La Grande Librairie : « Quelque chose de rance flotte dans l’air. » Pas faux !
La rééducation se met en place, sur le service public. Tout comme Laurence Bloch, la dame qui veut repêcher « ces gens qui n’ont pas un patrimoine culturel suffisant pour être en tranquillité avec ce monde », la Grande Librairie (France 5) entend faire œuvre pie. Ses curés-kapos sont prêts. Ils n’attendent plus que l’ouverture des camps.

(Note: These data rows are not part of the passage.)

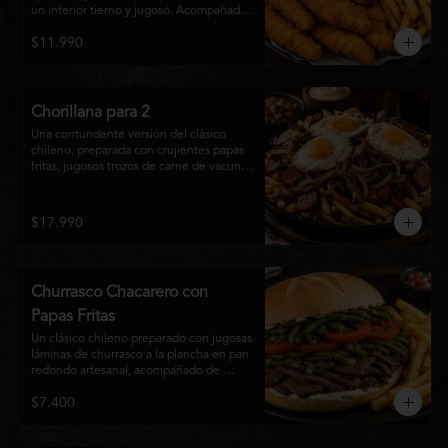
un interior tierno y jugoso. Acompañadas 
de una generosa porción de papas fritas 
$11.990
doradas y una salsa a elección. Un clásico 
irresistible, perfecto para compartir o 
disfrutar como una comida llena de sabor 
y crocancia.
Chorillana para 2
Una contundente versión del clásico 
chileno, preparada con crujientes papas 
fritas, jugosos trozos de carne de vacuno 
salteados al punto, chorizo grillado, 
cebolla caramelizada y coronada con tres 
huevos fritos de yema cremosa. Un plato 
$17.990
perfecto para compartir y disfrutar con 
una cerveza bien helada o tu cóctel 
favorito. Ideal para 2 a 4 personas.
Churrasco Chacarero con
Papas Fritas
Un clásico chileno preparado con jugosas 
láminas de churrasco a la plancha en pan 
redondo artesanal, acompañado de 
abundantes porotos verdes salteados, 
$7.400
frescas rodajas de tomate, mayonesa 
casera y una generosa porción de papas 
fritas doradas y crujientes. Sabor 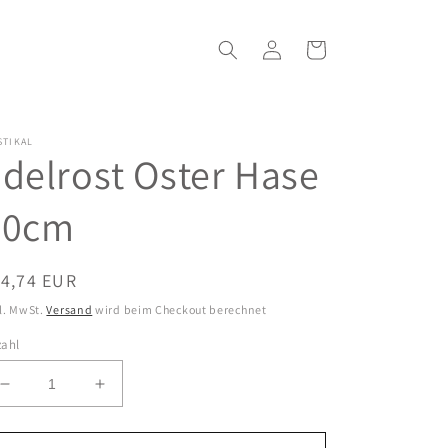
Einloggen
Warenkorb
STIKAL
delrost Oster Hase
30cm
ormaler
14,74 EUR
eis
l. MwSt.
Versand
wird beim Checkout berechnet
zahl
Verringere
Erhöhe
die
die
Menge
Menge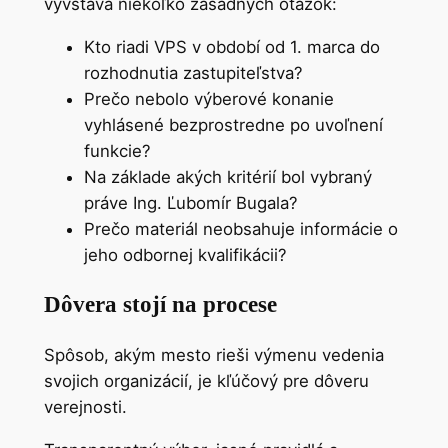
vyvstáva niekoľko zásadných otázok:
Kto riadi VPS v období od 1. marca do
rozhodnutia zastupiteľstva?
Prečo nebolo výberové konanie
vyhlásené bezprostredne po uvoľnení
funkcie?
Na základe akých kritérií bol vybraný
práve Ing. Ľubomír Bugala?
Prečo materiál neobsahuje informácie o
jeho odbornej kvalifikácii?
Dôvera stojí na procese
Spôsob, akým mesto rieši výmenu vedenia
svojich organizácií, je kľúčový pre dôveru
verejnosti.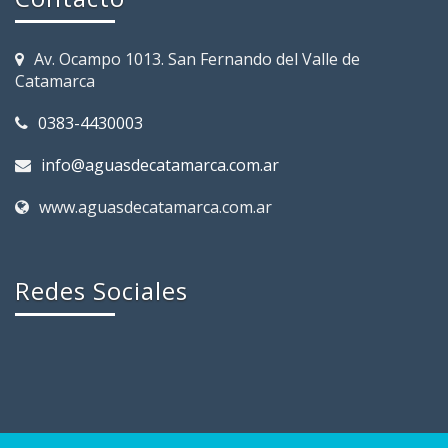
Av. Ocampo 1013. San Fernando del Valle de
Catamarca
0383-4430003
info@aguasdecatamarca.com.ar
www.aguasdecatamarca.com.ar
Redes Sociales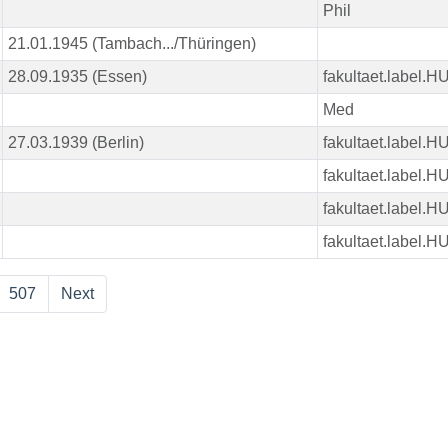
Phil
21.01.1945 (Tambach.../Thüringen)
28.09.1935 (Essen)
fakultaet.label.
Med
27.03.1939 (Berlin)
fakultaet.label.
fakultaet.label.
fakultaet.label.
fakultaet.label.
507
Next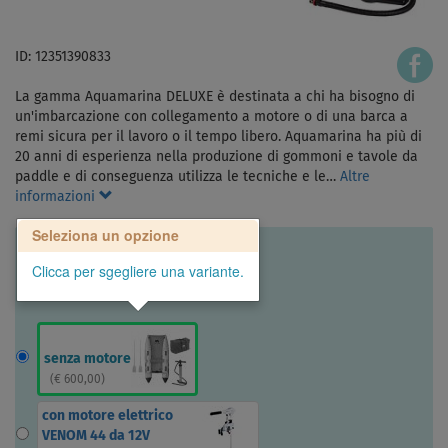
ID: 12351390833
La gamma Aquamarina DELUXE è destinata a chi ha bisogno di
un'imbarcazione con collegamento a motore o di una barca a
remi sicura per il lavoro o il tempo libero. Aquamarina ha più di
20 anni di esperienza nella produzione di gommoni e tavole da
paddle e di conseguenza utilizza le tecniche e le…
Altre
informazioni
Seleziona un opzione
Clicca per sgegliere una variante.
senza motore
(
€ 600,00
)
con motore elettrico
VENOM 44 da 12V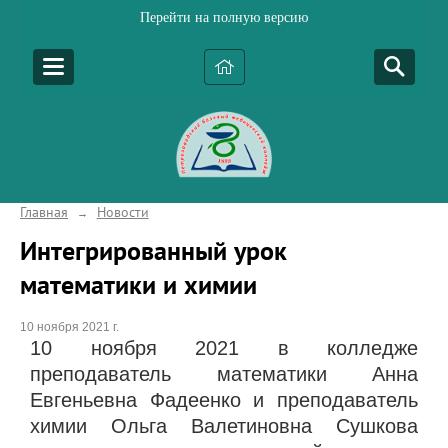
Перейти на полную версию
Главная
Новости
→
Интегрированный урок
математики и химии
10 ноября 2021 г.
10 ноября 2021 в колледже
преподаватель математики Анна
Евгеньевна Фадеенко и преподаватель
химии Ольга Валетиновна Сушкова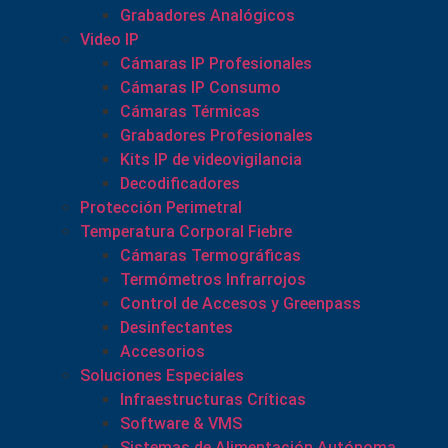
Grabadores Analógicos
Video IP
Cámaras IP Profesionales
Cámaras IP Consumo
Cámaras Térmicas
Grabadores Profesionales
Kits IP de videovigilancia
Decodificadores
Protección Perimetral
Temperatura Corporal Fiebre
Cámaras Termográficas
Termómetros Infrarrojos
Control de Accesos y Greenpass
Desinfectantes
Accesorios
Soluciones Especiales
Infraestructuras Críticas
Software & VMS
Sistemas de Alimentación Autónoma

La vieille madone du gauchisme culturel – ex-directrice de la stratégie de Radio France – ayant donné le coup d’envoi de l’opération de redressement, Augustin Trapenard, l’animateur qui a succédé à François Busnel, s’est aussitôt glissé dans le costume. Investi du rôle de rééducateur de la France moisie, il a confié la conclusion de son émission du mercredi 22 octobre au romancier Olivier Adam.
La France qui pue
Penché en avant, ses yeux bleus assombris par l’urgence du danger, Olivier Adam sort sa tirade. C’est un tel morceau d’anthologie qu’en voici la retranscription intégrale.
« Quelque chose de rance flotte dans l’air, comme ressurgi des temps obscurs qu’on croyait révolus. On le sent bien, la marée progresse. Le barrage est tout près de céder. La boue va tout recouvrir, au prochain tour ou au suivant, à la prochaine secousse. Partout on l’entend monter, le chant aigre de l’identité. Le cantique moisi de l’origine, du repli et du rejet, la vieille rengaine de l’ordre et du travail, de la famille, de la patrie. Le mépris de tout ce qui élève, augmente, démultiplie ; nuance, mélange, complexifie. Et Dieu, par-dessus tout ça. »
Quel talent ! Quelle prescience ! Quel flair, quel nez ! Il le sent : la France pue. Il faut tirer la chasse sur la famille, le boulot, le pays. L’ouïe sans doute moins sensible que l’odorat, Adam nous épargne les bruits de bottes mais on a compris que les arrière-petits-enfants du Maréchal sont en train de les astiquer, au fond de la sacristie.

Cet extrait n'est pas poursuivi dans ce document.